Entrepreneur pledges end to stop-go baling

By Andy Collings

NON-STOP round baling has long been the dream of all operators – particularly those looking for a high output. Such a dream could now become a reality if a design pioneered by machinery entrepreneur Geoff Eyre enters production.

Based near Bradwell, Derby, Mr Eyre of Traileyre fame has developed a system which he believes will finally solve the stop-go scenario – and increase output by as much as 50%.

Radical in its format, it comprises an off-set pick-up which feeds the crop into a single bale chamber running at right angles to the direction of travel.

Width of the bale chamber is 2.4m (7.8ft) and diameter of the bale produced is 1.2m (3.9ft) – a variable chamber version is envisaged. Once the bale has been formed, a knife is activated to cut the bale in half to produce two 1.2m (3.9ft) wide bales.

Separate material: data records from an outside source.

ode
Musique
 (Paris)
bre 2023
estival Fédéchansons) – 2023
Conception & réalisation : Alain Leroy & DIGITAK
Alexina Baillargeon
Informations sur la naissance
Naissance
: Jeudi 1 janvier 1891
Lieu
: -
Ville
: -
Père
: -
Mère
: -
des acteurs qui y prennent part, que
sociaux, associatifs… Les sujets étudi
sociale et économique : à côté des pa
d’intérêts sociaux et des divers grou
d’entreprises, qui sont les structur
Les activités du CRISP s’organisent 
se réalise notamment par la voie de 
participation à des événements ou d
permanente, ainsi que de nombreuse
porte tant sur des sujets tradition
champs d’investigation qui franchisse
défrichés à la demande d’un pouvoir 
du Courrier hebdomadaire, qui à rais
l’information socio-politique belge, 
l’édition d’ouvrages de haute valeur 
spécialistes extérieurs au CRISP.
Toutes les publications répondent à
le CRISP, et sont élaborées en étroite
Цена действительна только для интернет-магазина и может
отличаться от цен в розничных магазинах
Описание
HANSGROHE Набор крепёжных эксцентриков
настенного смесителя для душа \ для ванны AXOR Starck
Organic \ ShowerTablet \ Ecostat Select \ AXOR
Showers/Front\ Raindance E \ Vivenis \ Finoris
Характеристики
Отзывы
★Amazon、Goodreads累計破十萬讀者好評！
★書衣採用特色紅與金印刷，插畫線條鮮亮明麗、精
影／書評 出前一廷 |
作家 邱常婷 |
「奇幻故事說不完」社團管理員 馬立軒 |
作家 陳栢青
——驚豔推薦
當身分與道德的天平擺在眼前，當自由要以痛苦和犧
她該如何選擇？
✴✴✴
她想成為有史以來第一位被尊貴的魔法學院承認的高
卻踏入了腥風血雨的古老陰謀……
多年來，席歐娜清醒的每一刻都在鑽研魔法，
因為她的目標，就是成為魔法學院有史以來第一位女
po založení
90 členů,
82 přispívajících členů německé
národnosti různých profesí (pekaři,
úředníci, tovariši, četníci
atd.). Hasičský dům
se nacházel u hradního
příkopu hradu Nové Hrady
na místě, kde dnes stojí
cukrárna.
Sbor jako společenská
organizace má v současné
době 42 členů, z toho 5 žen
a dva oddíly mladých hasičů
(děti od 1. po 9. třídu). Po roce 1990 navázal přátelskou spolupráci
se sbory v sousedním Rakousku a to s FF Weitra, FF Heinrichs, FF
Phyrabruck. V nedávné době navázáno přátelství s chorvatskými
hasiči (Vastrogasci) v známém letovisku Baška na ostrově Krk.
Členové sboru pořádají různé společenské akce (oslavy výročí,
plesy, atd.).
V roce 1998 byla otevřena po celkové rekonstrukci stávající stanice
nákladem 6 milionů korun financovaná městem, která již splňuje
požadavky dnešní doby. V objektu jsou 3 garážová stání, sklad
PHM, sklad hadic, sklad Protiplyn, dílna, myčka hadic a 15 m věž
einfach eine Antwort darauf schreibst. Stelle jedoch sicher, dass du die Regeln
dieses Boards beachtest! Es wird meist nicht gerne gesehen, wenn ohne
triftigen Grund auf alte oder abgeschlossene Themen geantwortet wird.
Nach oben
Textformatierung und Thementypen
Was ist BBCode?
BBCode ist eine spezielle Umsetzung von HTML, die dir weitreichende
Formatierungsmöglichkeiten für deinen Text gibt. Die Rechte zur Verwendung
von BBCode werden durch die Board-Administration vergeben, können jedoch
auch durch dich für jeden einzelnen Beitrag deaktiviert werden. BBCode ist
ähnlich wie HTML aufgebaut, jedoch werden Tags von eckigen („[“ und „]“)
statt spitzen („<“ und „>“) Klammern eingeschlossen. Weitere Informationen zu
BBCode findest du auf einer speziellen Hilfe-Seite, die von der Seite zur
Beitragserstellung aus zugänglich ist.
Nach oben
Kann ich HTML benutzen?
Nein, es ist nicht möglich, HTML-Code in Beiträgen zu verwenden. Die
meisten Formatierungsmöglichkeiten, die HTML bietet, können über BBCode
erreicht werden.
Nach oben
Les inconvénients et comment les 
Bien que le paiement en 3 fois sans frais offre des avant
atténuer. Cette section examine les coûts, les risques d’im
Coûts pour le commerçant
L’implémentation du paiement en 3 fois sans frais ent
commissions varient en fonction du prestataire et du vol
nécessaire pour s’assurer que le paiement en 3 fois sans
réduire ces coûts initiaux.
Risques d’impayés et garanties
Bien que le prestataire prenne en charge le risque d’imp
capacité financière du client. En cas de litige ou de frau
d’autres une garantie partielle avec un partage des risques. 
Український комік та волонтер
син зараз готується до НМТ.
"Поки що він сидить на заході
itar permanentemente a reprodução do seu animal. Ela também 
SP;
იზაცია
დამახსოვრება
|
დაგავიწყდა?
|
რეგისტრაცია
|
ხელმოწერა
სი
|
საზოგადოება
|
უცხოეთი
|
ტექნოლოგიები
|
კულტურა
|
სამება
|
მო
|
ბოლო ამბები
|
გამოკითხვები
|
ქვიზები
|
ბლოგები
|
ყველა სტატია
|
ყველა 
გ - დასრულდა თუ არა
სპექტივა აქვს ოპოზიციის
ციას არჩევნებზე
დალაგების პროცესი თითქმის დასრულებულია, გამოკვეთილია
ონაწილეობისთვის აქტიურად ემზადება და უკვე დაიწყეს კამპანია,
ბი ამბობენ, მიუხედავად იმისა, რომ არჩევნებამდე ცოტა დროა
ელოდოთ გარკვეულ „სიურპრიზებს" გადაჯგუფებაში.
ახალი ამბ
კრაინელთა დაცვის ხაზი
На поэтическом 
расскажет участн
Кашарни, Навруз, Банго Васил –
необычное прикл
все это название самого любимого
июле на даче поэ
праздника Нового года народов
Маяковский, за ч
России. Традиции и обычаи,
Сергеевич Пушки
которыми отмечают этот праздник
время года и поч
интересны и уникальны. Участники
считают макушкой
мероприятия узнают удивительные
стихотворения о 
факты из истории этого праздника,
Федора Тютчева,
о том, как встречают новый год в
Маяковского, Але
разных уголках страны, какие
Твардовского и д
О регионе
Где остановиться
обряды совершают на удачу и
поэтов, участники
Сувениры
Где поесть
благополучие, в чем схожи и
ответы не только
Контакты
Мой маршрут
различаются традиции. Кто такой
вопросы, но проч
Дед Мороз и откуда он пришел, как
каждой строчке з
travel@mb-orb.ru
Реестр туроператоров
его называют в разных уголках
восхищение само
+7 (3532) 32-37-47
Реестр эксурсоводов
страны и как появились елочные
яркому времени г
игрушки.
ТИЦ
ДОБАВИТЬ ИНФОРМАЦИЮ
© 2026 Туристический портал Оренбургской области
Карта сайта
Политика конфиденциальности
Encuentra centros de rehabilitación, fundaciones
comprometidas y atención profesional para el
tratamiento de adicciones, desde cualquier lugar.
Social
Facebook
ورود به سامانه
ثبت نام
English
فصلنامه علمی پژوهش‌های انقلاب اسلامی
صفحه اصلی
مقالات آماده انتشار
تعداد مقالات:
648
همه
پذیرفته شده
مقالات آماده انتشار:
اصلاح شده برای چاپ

After being net-wrapped, the two bales are ejected and held in a cradle. This allows four bales to be deposited at the same point.

All clear so far – but where is the secret non-stop ingredient? The answer lies with the design of the pick-up which, when the bales are being wrapped, deposits the crop in a reservoir placed behind it. Once wrapping is completed the reservoir is emptied into the bale chamber – Mr Eyre maintains that the balers 2.4m (7.8ft) entrance is able to take large volumes.

And to ensure an even feed to the bale chamber, material delivered by the pick-ups cross auger is spread across the width of the chamber by a series of rotating paddles.

Clearly still very much in its prototype stage, Mr Eyre reckons his Baleyre machine could offer the potential of a high baling output using a tractor of little more than 85hp – and should the system get the green light, Mr Eyre sees the Baleyre producing up to 100 silage bales an hour.

Non-stop round baling with and outputs up to 100 silage bales an hour? Could soon be a reality from Geoff Eyre.